Output the lines that follow exactly as they are.

───

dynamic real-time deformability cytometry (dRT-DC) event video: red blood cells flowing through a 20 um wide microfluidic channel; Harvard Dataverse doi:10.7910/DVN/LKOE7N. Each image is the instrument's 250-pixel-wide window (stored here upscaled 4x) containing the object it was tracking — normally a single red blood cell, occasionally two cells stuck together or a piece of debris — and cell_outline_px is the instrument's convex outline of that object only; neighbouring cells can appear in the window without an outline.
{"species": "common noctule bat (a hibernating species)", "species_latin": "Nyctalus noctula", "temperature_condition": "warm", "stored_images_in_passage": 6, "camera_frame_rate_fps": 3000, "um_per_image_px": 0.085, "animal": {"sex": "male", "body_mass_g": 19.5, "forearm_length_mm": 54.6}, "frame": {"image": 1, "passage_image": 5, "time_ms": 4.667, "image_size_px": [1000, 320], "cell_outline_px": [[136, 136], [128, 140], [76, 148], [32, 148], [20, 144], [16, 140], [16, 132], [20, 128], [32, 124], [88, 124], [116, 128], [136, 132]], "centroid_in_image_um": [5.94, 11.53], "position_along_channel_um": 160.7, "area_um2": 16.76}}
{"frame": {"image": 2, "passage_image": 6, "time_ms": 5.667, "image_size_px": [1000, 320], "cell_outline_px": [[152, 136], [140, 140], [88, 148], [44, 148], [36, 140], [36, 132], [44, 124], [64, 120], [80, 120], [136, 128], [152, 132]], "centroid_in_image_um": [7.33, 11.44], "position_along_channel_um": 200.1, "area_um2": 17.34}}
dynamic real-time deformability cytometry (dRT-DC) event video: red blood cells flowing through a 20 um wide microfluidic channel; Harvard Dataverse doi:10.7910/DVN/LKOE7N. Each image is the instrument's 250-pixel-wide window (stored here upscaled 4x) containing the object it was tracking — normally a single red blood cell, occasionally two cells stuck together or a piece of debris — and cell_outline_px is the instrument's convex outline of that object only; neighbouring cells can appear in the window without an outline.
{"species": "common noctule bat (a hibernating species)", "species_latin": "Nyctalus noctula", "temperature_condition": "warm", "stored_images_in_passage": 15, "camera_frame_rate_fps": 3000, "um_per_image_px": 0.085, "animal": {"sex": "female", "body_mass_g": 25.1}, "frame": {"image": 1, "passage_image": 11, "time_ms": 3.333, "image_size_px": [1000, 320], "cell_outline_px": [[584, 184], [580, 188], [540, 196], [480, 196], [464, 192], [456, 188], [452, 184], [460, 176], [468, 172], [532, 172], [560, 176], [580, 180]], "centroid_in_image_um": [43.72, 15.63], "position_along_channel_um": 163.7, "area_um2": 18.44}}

───

Problem solution -
dynamic real-time deformability cytometry (dRT-DC) event video: red blood cells flowing through a 20 um wide microfluidic channel; Harvard Dataverse doi:10.7910/DVN/LKOE7N. Each image is the instrument's 250-pixel-wide window (stored here upscaled 4x) containing the object it was tracking — normally a single red blood cell, occasionally two cells stuck together or a piece of debris — and cell_outline_px is the instrument's convex outline of that object only; neighbouring cells can appear in the window without an outline.
{"species": "common noctule bat (a hibernating species)", "species_latin": "Nyctalus noctula", "temperature_condition": "warm", "stored_images_in_passage": 6, "camera_frame_rate_fps": 3000, "um_per_image_px": 0.085, "animal": {"sex": "male", "body_mass_g": 19.5, "forearm_length_mm": 54.6}, "frame": {"image": 1, "passage_image": 5, "time_ms": 4.667, "image_size_px": [1000, 320], "cell_outline_px": [[136, 136], [128, 140], [76, 148], [32, 148], [20, 144], [16, 140], [16, 132], [20, 128], [32, 124], [88, 124], [116, 128], [136, 132]], "centroid_in_image_um": [5.94, 11.53], "position_along_channel_um": 160.7, "area_um2": 16.76}}
{"frame": {"image": 2, "passage_image": 6, "time_ms": 5.667, "image_size_px": [1000, 320], "cell_outline_px": [[152, 136], [140, 140], [88, 148], [44, 148], [36, 140], [36, 132], [44, 124], [64, 120], [80, 120], [136, 128], [152, 132]], "centroid_in_image_um": [7.33, 11.44], "position_along_channel_um": 200.1, "area_um2": 17.34}}
dynamic real-time deformability cytometry (dRT-DC) event video: red blood cells flowing through a 20 um wide microfluidic channel; Harvard Dataverse doi:10.7910/DVN/LKOE7N. Each image is the instrument's 250-pixel-wide window (stored here upscaled 4x) containing the object it was tracking — normally a single red blood cell, occasionally two cells stuck together or a piece of debris — and cell_outline_px is the instrument's convex outline of that object only; neighbouring cells can appear in the window without an outline.
{"species": "common noctule bat (a hibernating species)", "species_latin": "Nyctalus noctula", "temperature_condition": "warm", "stored_images_in_passage": 15, "camera_frame_rate_fps": 3000, "um_per_image_px": 0.085, "animal": {"sex": "female", "body_mass_g": 25.1}, "frame": {"image": 1, "passage_image": 11, "time_ms": 3.333, "image_size_px": [1000, 320], "cell_outline_px": [[584, 184], [580, 188], [540, 196], [480, 196], [464, 192], [456, 188], [452, 184], [460, 176], [468, 172], [532, 172], [560, 176], [580, 180]], "centroid_in_image_um": [43.72, 15.63], "position_along_channel_um": 163.7, "area_um2": 18.44}}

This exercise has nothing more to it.